Mr Cassim replied that Eskom has R billion worth of debt which will take about ten years to pay, that is, about R45 billion per annum and with interest R40bn per annum. That is why the financials reflect R85bn per annum. If Eskom is only generating R30 billion cash from operations, to improve the ratios either cash from operations must improve from R30 billion to a higher number or the debt service commitment needs to be reduced from R85 billion.
The CRO and others will need to get a balance where the cash flow from operations is enough to sustain the operations and the debt service commitment. Currently Eskom is R50 billion short in its cash flow.
The R20 billion arrear debt owed by customers is once off so going forward if settled it gives about R8bn relief. This improves the cash flow to R40bn yet the debt commitment is R45bn. This is what Eskom and the government are facing: how to make Eskom sustainable.

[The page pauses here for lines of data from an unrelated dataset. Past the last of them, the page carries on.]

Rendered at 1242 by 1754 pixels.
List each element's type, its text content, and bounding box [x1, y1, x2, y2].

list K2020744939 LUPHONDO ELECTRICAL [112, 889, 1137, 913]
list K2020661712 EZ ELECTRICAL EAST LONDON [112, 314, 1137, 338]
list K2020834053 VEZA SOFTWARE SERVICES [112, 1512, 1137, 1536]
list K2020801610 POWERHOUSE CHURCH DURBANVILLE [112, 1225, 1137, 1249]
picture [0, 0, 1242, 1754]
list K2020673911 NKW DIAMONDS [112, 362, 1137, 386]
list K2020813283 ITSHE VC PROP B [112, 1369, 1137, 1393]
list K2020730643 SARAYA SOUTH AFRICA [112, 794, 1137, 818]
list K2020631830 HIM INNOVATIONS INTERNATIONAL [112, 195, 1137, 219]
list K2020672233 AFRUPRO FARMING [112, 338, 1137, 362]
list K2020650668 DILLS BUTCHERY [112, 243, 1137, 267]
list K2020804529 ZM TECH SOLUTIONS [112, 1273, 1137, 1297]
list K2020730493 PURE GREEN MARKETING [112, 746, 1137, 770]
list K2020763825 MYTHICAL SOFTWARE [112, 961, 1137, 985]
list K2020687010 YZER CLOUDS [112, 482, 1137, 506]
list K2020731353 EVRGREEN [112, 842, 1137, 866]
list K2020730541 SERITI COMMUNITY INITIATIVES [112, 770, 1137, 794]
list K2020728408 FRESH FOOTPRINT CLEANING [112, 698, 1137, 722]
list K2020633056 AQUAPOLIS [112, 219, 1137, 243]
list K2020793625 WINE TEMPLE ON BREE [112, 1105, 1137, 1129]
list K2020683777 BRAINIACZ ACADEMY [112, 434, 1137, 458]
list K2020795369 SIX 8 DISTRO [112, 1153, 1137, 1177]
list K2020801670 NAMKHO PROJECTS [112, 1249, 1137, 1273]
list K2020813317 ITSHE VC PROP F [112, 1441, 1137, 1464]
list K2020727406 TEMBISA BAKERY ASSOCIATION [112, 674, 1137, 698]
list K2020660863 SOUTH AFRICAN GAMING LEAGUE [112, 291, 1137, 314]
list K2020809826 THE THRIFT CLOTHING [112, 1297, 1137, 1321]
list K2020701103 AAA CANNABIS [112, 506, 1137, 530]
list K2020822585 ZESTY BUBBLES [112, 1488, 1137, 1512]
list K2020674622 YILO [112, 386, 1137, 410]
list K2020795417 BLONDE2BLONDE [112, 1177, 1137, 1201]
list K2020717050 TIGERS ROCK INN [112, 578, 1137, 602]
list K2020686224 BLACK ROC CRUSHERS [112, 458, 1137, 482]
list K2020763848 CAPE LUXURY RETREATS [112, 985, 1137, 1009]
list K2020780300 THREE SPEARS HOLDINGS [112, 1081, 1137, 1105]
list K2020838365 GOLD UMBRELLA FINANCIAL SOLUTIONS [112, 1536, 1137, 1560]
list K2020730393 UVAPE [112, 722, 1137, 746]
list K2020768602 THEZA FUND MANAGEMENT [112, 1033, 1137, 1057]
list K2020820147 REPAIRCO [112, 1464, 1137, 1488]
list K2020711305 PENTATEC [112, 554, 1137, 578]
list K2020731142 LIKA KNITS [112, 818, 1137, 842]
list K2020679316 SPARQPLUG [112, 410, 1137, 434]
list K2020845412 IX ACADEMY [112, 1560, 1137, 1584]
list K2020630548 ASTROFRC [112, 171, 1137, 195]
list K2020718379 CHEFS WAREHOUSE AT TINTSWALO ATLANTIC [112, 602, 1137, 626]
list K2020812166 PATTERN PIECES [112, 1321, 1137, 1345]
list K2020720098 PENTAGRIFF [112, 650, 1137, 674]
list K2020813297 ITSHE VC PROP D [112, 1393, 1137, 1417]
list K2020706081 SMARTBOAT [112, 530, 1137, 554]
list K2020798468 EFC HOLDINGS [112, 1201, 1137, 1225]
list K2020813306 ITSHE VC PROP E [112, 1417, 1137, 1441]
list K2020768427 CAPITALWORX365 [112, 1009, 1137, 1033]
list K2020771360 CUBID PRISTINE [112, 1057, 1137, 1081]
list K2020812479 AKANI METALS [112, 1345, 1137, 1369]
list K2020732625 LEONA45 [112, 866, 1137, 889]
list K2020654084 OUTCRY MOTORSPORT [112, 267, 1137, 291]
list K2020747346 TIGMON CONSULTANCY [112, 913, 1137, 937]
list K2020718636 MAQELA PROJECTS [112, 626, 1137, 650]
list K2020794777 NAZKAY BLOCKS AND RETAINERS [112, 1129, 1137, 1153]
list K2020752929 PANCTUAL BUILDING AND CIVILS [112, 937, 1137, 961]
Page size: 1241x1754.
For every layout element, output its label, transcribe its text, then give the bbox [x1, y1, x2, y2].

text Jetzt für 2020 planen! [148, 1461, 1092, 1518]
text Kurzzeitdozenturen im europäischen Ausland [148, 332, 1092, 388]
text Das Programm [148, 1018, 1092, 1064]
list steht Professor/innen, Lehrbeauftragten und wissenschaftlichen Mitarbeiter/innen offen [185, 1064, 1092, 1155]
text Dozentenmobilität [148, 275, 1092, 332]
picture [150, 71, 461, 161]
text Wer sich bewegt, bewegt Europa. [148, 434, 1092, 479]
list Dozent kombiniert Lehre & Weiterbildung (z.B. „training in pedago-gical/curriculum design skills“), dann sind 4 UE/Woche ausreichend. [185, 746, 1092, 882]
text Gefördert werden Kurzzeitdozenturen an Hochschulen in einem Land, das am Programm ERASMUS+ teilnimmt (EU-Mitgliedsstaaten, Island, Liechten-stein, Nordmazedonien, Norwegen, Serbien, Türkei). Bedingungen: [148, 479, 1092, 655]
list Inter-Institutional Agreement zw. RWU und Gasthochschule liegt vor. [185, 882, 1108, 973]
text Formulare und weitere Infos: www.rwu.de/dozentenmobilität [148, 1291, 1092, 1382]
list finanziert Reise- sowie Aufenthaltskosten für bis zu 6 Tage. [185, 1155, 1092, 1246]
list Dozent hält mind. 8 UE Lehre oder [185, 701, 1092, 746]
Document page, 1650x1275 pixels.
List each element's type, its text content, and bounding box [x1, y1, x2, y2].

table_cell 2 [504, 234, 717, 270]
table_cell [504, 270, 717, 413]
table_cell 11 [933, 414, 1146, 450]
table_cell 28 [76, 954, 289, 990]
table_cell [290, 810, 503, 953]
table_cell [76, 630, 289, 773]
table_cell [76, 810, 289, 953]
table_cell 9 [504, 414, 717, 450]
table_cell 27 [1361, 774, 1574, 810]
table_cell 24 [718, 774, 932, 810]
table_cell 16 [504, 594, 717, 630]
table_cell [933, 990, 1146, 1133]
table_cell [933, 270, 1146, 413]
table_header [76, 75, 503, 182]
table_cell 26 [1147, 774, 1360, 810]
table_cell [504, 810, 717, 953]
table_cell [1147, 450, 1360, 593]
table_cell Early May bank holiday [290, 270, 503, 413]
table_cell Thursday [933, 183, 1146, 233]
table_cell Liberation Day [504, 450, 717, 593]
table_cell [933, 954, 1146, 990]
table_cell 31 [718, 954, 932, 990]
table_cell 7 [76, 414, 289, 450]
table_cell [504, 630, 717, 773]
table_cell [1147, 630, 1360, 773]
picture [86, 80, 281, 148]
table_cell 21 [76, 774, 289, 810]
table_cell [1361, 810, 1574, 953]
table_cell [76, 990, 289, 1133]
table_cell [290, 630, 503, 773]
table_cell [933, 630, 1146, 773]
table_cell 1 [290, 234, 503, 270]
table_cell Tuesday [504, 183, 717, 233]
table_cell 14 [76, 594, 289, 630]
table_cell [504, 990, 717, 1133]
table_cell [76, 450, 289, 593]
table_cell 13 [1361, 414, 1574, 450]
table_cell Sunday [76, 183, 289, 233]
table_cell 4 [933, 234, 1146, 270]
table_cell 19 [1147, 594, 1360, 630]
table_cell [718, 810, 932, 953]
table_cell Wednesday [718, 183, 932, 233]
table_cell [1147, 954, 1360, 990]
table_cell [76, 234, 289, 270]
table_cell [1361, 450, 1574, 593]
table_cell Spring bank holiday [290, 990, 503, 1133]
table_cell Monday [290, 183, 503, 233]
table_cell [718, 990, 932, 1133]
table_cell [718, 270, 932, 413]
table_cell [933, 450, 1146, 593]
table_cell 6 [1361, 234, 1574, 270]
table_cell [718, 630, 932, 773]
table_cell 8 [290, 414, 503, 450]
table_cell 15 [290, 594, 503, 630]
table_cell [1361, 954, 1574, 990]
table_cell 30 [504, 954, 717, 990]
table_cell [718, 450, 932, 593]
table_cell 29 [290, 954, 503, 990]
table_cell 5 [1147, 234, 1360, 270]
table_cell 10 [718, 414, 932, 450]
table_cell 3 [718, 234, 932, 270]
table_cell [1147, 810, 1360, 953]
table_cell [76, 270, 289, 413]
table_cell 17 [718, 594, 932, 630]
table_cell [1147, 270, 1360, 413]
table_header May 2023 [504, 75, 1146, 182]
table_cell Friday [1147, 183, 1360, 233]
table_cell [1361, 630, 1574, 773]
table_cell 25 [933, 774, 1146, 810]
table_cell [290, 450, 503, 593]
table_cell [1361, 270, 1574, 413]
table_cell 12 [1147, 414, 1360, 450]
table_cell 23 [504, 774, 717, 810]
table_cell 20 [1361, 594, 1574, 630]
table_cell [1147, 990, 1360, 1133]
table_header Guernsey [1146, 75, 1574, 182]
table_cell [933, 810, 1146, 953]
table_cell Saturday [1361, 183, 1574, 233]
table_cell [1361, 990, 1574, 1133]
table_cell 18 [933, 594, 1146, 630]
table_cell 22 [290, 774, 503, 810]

He agreed that unbundling is important and it must be done. However, if the cake is too small and then it is cut into smaller pieces, it is still too small for everyone to enjoy the cake. Follow up questions Mr Marais noted that there was a parliamentary commission of inquiry into Eskom and flowing from that is the Zondo Commission. He asked if Eskom itself has a lawsuit against certain executives who benefited irregularly.
Has the pension fund payment involving Mr Brian Molefe been paid back as ordered by the court? Ms Mkhwanazi asked what the impact of a cost-reflective price increase would be on the indigent communities.
Ms Tshabalala said she heard the response on Soweto and implored Eskom to draw up a plan to adequately deal with the challenges.
In Soweto some have gone as long as two months without electricity. Some consumers like the grannies are paying and their neighbours are not.